(Saved entries)
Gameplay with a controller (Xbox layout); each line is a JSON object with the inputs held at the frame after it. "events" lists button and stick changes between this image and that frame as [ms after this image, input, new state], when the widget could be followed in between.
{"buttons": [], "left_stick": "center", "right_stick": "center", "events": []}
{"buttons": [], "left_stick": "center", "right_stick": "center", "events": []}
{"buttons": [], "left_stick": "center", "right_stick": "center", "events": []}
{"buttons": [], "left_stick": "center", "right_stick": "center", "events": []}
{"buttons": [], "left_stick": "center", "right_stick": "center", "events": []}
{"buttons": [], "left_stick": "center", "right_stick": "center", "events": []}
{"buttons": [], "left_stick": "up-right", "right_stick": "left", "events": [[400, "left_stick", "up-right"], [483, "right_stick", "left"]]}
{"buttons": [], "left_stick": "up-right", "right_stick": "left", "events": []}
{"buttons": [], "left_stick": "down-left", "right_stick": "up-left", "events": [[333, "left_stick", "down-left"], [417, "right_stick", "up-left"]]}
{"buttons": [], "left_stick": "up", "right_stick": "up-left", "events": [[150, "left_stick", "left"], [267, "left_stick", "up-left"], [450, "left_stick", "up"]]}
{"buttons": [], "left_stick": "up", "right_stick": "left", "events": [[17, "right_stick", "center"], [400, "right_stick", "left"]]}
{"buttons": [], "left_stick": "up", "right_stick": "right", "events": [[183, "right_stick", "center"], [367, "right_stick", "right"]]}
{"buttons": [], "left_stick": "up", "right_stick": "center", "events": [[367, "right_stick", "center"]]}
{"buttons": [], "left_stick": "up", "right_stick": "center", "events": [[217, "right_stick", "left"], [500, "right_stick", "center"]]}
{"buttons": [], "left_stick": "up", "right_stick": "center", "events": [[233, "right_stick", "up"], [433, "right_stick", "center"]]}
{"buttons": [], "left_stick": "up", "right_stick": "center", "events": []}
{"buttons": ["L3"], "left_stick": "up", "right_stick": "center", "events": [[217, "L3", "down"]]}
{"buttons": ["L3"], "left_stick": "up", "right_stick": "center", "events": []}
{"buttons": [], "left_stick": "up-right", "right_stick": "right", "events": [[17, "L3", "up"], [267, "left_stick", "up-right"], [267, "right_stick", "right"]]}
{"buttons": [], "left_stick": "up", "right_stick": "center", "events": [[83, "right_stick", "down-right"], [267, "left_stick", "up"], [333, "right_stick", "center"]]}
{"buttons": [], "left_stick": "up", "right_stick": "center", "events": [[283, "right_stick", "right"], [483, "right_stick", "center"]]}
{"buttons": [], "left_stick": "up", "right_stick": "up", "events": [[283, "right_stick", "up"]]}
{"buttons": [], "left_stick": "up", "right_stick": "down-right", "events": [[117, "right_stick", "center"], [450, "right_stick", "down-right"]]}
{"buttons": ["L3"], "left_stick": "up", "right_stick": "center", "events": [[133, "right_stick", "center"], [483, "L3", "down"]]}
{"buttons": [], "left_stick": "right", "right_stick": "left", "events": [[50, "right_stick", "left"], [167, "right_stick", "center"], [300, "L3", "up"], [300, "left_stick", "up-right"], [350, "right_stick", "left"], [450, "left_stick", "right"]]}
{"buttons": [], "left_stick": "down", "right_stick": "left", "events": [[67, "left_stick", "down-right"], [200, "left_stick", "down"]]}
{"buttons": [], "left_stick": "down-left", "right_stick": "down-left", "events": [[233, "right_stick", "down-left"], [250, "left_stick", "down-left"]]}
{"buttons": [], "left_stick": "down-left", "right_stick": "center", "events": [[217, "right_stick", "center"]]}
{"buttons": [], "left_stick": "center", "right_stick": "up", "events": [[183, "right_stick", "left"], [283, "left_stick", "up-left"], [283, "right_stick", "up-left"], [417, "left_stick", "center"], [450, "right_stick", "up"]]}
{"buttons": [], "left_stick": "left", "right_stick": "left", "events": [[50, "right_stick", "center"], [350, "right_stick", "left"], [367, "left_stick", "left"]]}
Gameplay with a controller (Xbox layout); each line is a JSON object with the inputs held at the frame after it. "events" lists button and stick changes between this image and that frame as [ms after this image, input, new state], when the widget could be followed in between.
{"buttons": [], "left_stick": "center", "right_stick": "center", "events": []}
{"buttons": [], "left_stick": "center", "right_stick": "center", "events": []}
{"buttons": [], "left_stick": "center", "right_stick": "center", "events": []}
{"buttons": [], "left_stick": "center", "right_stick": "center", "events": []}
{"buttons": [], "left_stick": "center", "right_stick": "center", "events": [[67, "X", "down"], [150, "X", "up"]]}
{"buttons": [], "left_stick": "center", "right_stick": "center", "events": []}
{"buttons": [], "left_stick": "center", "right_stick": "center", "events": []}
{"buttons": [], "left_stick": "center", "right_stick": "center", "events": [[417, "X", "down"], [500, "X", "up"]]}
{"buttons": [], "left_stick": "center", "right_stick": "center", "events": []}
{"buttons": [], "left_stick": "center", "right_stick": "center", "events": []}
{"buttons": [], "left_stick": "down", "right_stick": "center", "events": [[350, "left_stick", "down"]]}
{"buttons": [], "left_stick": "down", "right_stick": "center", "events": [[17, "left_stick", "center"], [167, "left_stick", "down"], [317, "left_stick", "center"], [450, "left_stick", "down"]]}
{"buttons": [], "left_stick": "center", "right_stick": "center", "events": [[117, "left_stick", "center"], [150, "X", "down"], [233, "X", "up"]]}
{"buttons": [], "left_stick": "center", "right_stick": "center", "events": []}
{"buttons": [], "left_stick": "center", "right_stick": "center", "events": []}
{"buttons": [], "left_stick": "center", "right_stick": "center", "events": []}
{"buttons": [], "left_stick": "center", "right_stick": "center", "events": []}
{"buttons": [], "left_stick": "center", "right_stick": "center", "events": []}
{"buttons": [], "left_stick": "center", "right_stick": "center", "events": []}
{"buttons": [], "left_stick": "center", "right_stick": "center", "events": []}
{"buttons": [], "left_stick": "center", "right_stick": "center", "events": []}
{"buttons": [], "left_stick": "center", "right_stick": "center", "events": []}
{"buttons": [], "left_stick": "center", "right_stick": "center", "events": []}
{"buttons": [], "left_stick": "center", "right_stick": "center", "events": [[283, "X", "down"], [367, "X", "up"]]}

**Work order:** Provide an exact transcription of every entry above.

**Result for this task:**
Gameplay with a controller (Xbox layout); each line is a JSON object with the inputs held at the frame after it. "events" lists button and stick changes between this image and that frame as [ms after this image, input, new state], when the widget could be followed in between.
{"buttons": [], "left_stick": "center", "right_stick": "center", "events": []}
{"buttons": [], "left_stick": "center", "right_stick": "center", "events": []}
{"buttons": [], "left_stick": "center", "right_stick": "center", "events": []}
{"buttons": [], "left_stick": "center", "right_stick": "center", "events": []}
{"buttons": [], "left_stick": "center", "right_stick": "center", "events": []}
{"buttons": [], "left_stick": "center", "right_stick": "center", "events": []}
{"buttons": [], "left_stick": "up-right", "right_stick": "left", "events": [[400, "left_stick", "up-right"], [483, "right_stick", "left"]]}
{"buttons": [], "left_stick": "up-right", "right_stick": "left", "events": []}
{"buttons": [], "left_stick": "down-left", "right_stick": "up-left", "events": [[333, "left_stick", "down-left"], [417, "right_stick", "up-left"]]}
{"buttons": [], "left_stick": "up", "right_stick": "up-left", "events": [[150, "left_stick", "left"], [267, "left_stick", "up-left"], [450, "left_stick", "up"]]}
{"buttons": [], "left_stick": "up", "right_stick": "left", "events": [[17, "right_stick", "center"], [400, "right_stick", "left"]]}
{"buttons": [], "left_stick": "up", "right_stick": "right", "events": [[183, "right_stick", "center"], [367, "right_stick", "right"]]}
{"buttons": [], "left_stick": "up", "right_stick": "center", "events": [[367, "right_stick", "center"]]}
{"buttons": [], "left_stick": "up", "right_stick": "center", "events": [[217, "right_stick", "left"], [500, "right_stick", "center"]]}
{"buttons": [], "left_stick": "up", "right_stick": "center", "events": [[233, "right_stick", "up"], [433, "right_stick", "center"]]}
{"buttons": [], "left_stick": "up", "right_stick": "center", "events": []}
{"buttons": ["L3"], "left_stick": "up", "right_stick": "center", "events": [[217, "L3", "down"]]}
{"buttons": ["L3"], "left_stick": "up", "right_stick": "center", "events": []}
{"buttons": [], "left_stick": "up-right", "right_stick": "right", "events": [[17, "L3", "up"], [267, "left_stick", "up-right"], [267, "right_stick", "right"]]}
{"buttons": [], "left_stick": "up", "right_stick": "center", "events": [[83, "right_stick", "down-right"], [267, "left_stick", "up"], [333, "right_stick", "center"]]}
{"buttons": [], "left_stick": "up", "right_stick": "center", "events": [[283, "right_stick", "right"], [483, "right_stick", "center"]]}
{"buttons": [], "left_stick": "up", "right_stick": "up", "events": [[283, "right_stick", "up"]]}
{"buttons": [], "left_stick": "up", "right_stick": "down-right", "events": [[117, "right_stick", "center"], [450, "right_stick", "down-right"]]}
{"buttons": ["L3"], "left_stick": "up", "right_stick": "center", "events": [[133, "right_stick", "center"], [483, "L3", "down"]]}
{"buttons": [], "left_stick": "right", "right_stick": "left", "events": [[50, "right_stick", "left"], [167, "right_stick", "center"], [300, "L3", "up"], [300, "left_stick", "up-right"], [350, "right_stick", "left"], [450, "left_stick", "right"]]}
{"buttons": [], "left_stick": "down", "right_stick": "left", "events": [[67, "left_stick", "down-right"], [200, "left_stick", "down"]]}
{"buttons": [], "left_stick": "down-left", "right_stick": "down-left", "events": [[233, "right_stick", "down-left"], [250, "left_stick", "down-left"]]}
{"buttons": [], "left_stick": "down-left", "right_stick": "center", "events": [[217, "right_stick", "center"]]}
{"buttons": [], "left_stick": "center", "right_stick": "up", "events": [[183, "right_stick", "left"], [283, "left_stick", "up-left"], [283, "right_stick", "up-left"], [417, "left_stick", "center"], [450, "right_stick", "up"]]}
{"buttons": [], "left_stick": "left", "right_stick": "left", "events": [[50, "right_stick", "center"], [350, "right_stick", "left"], [367, "left_stick", "left"]]}
Gameplay with a controller (Xbox layout); each line is a JSON object with the inputs held at the frame after it. "events" lists button and stick changes between this image and that frame as [ms after this image, input, new state], when the widget could be followed in between.
{"buttons": [], "left_stick": "center", "right_stick": "center", "events": []}
{"buttons": [], "left_stick": "center", "right_stick": "center", "events": []}
{"buttons": [], "left_stick": "center", "right_stick": "center", "events": []}
{"buttons": [], "left_stick": "center", "right_stick": "center", "events": []}
{"buttons": [], "left_stick": "center", "right_stick": "center", "events": [[67, "X", "down"], [150, "X", "up"]]}
{"buttons": [], "left_stick": "center", "right_stick": "center", "events": []}
{"buttons": [], "left_stick": "center", "right_stick": "center", "events": []}
{"buttons": [], "left_stick": "center", "right_stick": "center", "events": [[417, "X", "down"], [500, "X", "up"]]}
{"buttons": [], "left_stick": "center", "right_stick": "center", "events": []}
{"buttons": [], "left_stick": "center", "right_stick": "center", "events": []}
{"buttons": [], "left_stick": "down", "right_stick": "center", "events": [[350, "left_stick", "down"]]}
{"buttons": [], "left_stick": "down", "right_stick": "center", "events": [[17, "left_stick", "center"], [167, "left_stick", "down"], [317, "left_stick", "center"], [450, "left_stick", "down"]]}
{"buttons": [], "left_stick": "center", "right_stick": "center", "events": [[117, "left_stick", "center"], [150, "X", "down"], [233, "X", "up"]]}
{"buttons": [], "left_stick": "center", "right_stick": "center", "events": []}
{"buttons": [], "left_stick": "center", "right_stick": "center", "events": []}
{"buttons": [], "left_stick": "center", "right_stick": "center", "events": []}
{"buttons": [], "left_stick": "center", "right_stick": "center", "events": []}
{"buttons": [], "left_stick": "center", "right_stick": "center", "events": []}
{"buttons": [], "left_stick": "center", "right_stick": "center", "events": []}
{"buttons": [], "left_stick": "center", "right_stick": "center", "events": []}
{"buttons": [], "left_stick": "center", "right_stick": "center", "events": []}
{"buttons": [], "left_stick": "center", "right_stick": "center", "events": []}
{"buttons": [], "left_stick": "center", "right_stick": "center", "events": []}
{"buttons": [], "left_stick": "center", "right_stick": "center", "events": [[283, "X", "down"], [367, "X", "up"]]}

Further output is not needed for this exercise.